By the way, if you think you’ve done something so bad that there’s no forgiveness, just remember David – he was an adulterer and a murderer. Yet he was also a man after God’s heart because he refused to cover up his sins and was willing to confess them and make things right.

David’s life – and many others in the Bible before and after him – shows that there is hope in confession. But you’ve got to be honest by opening up to God and to those whom you’ve hurt.

The next step is to accept the consequences. If you’ve stolen something, give it back. If you’ve hurt someone, make it right. If you’ve lied about something, tell the truth. Whatever the consequences of your actions are, you must fully assume responsibility. This is justice.

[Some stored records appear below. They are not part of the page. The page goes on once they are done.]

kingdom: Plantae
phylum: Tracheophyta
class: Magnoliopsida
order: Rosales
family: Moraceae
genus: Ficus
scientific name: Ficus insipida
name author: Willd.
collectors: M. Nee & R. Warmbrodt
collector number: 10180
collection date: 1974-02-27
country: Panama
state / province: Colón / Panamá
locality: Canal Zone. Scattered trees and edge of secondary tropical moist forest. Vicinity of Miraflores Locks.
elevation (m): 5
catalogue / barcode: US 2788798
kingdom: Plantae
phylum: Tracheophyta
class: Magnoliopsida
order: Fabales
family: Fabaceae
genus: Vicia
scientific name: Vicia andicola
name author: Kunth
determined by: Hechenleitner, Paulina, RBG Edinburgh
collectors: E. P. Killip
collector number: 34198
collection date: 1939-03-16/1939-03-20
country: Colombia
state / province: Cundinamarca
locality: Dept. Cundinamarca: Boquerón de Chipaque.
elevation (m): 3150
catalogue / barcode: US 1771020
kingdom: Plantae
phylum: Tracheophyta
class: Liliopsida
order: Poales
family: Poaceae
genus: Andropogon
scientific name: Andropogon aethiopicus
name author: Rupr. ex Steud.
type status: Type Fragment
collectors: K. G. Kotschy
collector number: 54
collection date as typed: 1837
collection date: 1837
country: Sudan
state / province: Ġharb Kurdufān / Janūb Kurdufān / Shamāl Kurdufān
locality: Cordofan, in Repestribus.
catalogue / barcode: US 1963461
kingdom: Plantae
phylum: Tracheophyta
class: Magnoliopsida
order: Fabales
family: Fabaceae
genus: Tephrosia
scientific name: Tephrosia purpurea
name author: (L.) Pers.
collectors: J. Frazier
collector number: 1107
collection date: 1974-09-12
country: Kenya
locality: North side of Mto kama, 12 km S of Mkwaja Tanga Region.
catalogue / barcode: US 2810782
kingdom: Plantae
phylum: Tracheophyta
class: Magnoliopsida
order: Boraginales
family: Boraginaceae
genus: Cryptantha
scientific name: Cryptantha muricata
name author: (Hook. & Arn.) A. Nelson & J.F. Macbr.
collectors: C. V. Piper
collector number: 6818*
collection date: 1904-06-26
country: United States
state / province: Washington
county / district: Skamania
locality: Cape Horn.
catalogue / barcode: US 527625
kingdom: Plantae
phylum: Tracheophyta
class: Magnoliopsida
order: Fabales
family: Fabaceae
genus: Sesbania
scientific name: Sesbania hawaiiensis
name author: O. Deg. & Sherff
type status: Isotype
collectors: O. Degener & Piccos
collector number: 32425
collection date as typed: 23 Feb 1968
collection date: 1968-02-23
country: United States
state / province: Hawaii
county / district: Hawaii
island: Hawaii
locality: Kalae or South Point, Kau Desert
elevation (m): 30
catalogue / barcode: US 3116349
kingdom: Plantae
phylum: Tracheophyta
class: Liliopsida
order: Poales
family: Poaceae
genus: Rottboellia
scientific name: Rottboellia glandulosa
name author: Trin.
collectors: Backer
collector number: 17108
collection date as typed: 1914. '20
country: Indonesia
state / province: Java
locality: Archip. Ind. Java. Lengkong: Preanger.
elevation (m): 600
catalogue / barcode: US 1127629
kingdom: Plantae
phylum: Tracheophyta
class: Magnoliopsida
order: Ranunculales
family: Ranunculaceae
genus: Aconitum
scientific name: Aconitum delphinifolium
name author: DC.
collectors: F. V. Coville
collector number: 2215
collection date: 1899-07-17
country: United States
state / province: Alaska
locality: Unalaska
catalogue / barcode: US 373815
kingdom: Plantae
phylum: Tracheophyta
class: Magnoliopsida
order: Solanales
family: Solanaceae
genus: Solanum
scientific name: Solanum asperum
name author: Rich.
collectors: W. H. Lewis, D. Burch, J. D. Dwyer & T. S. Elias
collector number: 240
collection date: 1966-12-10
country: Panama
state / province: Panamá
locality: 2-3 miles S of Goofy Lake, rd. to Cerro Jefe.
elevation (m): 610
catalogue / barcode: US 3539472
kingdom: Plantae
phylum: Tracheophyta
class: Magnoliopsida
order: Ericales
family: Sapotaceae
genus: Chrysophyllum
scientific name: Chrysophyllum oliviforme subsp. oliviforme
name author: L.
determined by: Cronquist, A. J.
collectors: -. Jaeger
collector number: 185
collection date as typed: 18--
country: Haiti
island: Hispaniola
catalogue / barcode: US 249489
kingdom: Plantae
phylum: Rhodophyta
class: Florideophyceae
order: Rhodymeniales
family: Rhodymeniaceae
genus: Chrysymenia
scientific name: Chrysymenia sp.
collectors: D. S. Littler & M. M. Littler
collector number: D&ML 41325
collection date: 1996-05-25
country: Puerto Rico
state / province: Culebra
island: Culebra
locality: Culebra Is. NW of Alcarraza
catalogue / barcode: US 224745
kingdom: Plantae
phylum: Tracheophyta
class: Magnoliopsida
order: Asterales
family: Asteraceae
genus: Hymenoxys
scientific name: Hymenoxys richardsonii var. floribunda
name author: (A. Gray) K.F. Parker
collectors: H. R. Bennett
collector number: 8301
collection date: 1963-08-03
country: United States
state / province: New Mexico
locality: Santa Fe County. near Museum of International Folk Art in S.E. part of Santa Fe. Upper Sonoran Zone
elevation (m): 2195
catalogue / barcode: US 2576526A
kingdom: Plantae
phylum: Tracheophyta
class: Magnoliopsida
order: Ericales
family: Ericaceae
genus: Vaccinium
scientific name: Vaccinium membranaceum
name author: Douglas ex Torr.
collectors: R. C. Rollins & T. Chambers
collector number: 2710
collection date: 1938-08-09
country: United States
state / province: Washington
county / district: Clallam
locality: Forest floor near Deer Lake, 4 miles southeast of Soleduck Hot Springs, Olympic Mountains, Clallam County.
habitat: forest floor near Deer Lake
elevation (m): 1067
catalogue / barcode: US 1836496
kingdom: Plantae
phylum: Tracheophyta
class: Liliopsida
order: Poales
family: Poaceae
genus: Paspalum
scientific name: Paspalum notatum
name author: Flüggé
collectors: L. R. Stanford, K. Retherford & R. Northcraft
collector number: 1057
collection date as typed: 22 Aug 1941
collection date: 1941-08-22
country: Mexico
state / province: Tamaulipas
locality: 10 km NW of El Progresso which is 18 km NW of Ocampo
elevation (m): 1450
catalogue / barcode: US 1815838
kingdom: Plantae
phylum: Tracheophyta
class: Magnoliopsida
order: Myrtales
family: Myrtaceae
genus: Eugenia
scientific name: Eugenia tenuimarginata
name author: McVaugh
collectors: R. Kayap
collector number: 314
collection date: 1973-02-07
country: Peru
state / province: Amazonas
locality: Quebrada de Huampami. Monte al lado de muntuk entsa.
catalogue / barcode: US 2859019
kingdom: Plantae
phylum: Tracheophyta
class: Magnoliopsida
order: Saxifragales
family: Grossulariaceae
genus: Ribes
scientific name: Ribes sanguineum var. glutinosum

These things seem so simple, yet they are very difficult to do. And the fact of the matter is, if you’re not willing to seek justice, then you’re not truly sorry.

The Apostle Paul explained this to the early church when he said, “Just see what this godly sorrow produced in you! Such earnestness, such concern to clear yourselves, such indignation, such alarm, such longing to see me, such zeal, and such a readiness to punish wrong. You showed that you have done everything necessary to make things right” (2 Corinthians 7:11, NLT).

The final step when you’ve done wrong, which might actually be the most difficult one, is to renounce (forsake) the actions, behaviors or lifestyles of sin. You must turn and walk the other way, which is the essence of true repentance.

“Whoever conceals their sins does not prosper, but the one who confesses and renounces them finds mercy” (Proverbs 28:13 NIV, emphasis added).

God’s love is unconditional, but His mercy is based on a condition – repentance. And the way to show you are truly sorry is to follow the steps of repentance:

  1. Confess your sin to God and those you’ve hurt.
  2. Accept the consequences and do your best to make it right.
  3. Turn and walk the other direction.

In our own lives, we’ve experienced the incredible mercies of God as we’ve followed these steps of repentance – because He longs to have mercy on us all.

We’ll say it again: Although God’s love is unconditional, His mercy is based on a condition – repentance.

It’s time to turn from our sins and look to Jesus today, for He is our only hope.

“If we confess our sins, he is faithful and just and will forgive us our sins and purify us from all unrighteousness” (1 John 1:9).

As the stories about Josh Duggar will circulate wildly over the next few weeks, pay close attention to the steps of repentance – and take inventory of your own life. We’ll do the same!